Stewart Ian Geller (SIG) was raised in New York City, and has lived in Hawai’i since late 1993. He studied art at City College of New York, the State University of New York at New Paltz, and the University of Hawai’i at Hilo, where he graduated in 1995 with a B.A. In English and a minor in Art.
He worked as a potter for many years, and developed a neriage technique that consisted of inlaying oxide-stained clays and then throwing the forms. He has also worked in watercolors since 1969. In his paintings, he has almost exclusively focused on landscapes. He has been concentrating on Hawaiian landscapes and seascapes in both photographs and pastels, and is particularly fascinated by the interplay of light, mist, and clouds.
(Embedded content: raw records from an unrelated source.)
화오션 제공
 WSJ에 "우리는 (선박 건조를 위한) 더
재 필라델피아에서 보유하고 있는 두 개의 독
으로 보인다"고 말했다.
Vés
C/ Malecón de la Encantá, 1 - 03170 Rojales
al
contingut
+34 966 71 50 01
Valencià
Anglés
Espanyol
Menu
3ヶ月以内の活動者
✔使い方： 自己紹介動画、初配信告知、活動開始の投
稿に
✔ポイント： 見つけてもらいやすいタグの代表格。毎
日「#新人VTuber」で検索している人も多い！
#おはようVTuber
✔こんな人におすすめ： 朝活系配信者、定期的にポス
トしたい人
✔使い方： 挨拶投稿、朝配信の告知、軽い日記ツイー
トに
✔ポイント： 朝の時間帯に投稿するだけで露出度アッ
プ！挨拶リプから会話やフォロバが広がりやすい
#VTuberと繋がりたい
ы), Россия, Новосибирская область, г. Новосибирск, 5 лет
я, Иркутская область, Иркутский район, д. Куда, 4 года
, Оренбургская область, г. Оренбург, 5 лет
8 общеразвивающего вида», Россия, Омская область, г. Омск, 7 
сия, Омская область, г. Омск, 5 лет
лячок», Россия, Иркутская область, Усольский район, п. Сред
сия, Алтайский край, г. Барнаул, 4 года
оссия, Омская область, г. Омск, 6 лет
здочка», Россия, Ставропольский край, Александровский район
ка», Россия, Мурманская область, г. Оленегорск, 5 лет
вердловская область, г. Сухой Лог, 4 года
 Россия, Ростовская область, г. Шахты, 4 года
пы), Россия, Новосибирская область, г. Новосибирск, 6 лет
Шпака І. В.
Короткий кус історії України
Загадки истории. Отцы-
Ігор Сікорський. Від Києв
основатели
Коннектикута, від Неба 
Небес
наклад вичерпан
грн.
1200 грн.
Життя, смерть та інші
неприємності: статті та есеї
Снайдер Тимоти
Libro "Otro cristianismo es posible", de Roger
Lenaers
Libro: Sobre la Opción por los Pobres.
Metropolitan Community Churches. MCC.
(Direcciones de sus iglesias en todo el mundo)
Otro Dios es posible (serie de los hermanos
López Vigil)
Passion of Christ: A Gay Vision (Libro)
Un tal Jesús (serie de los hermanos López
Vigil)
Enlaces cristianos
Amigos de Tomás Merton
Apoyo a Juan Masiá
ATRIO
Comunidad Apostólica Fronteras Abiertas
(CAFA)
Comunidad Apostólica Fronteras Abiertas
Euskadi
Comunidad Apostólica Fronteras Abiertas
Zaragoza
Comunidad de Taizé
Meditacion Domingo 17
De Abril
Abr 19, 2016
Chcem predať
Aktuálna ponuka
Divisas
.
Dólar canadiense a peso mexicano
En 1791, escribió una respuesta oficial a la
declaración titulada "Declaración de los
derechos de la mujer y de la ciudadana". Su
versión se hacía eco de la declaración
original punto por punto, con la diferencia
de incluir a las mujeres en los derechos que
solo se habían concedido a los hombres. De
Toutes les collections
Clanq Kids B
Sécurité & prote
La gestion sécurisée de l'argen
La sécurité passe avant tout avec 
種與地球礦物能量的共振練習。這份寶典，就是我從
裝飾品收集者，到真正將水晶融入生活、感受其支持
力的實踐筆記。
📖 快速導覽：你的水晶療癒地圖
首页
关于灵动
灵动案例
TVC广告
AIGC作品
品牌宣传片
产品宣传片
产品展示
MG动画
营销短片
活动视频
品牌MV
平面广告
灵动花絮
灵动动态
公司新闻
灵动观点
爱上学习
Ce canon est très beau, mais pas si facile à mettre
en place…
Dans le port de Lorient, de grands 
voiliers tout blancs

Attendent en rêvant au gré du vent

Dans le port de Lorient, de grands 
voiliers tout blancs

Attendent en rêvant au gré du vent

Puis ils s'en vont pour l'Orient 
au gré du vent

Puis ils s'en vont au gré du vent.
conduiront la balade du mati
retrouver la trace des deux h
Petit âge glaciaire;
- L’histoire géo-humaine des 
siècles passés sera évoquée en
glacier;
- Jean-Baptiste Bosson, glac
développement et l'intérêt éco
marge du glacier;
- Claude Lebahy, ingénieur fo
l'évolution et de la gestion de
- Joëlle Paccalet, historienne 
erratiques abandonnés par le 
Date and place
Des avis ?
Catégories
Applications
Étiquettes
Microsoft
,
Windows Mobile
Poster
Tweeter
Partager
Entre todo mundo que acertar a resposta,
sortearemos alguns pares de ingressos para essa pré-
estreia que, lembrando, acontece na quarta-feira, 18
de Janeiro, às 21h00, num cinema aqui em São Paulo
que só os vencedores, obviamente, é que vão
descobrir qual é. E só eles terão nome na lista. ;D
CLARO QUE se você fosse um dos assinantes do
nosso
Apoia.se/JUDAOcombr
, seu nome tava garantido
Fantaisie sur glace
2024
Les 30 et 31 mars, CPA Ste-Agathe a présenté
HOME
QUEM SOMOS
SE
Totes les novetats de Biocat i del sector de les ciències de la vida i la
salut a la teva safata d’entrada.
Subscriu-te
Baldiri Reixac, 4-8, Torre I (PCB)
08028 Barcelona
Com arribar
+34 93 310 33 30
“I am awestruck at the beauty of God’s creation here in Hawai’i.” He has been displayed in six juried shows in Hilo, placing first in category at the Big Island Art Guild Spring Arts Festival 2000. In April 2002, The State Foundation on Culture and the Arts acquired his “Kohala Storm”.
In 2002, Stewart began to learn the art of bowl turning. His forms are generally small traditional and contemporary shapes, and he focuses on Hawaiian woods, such as sugi pine, milo, mango, koa, macnut, and banyan. This work is displayed by galleries on the Big Island, Maui, and Oahu. Stewart presently resides in Hilo.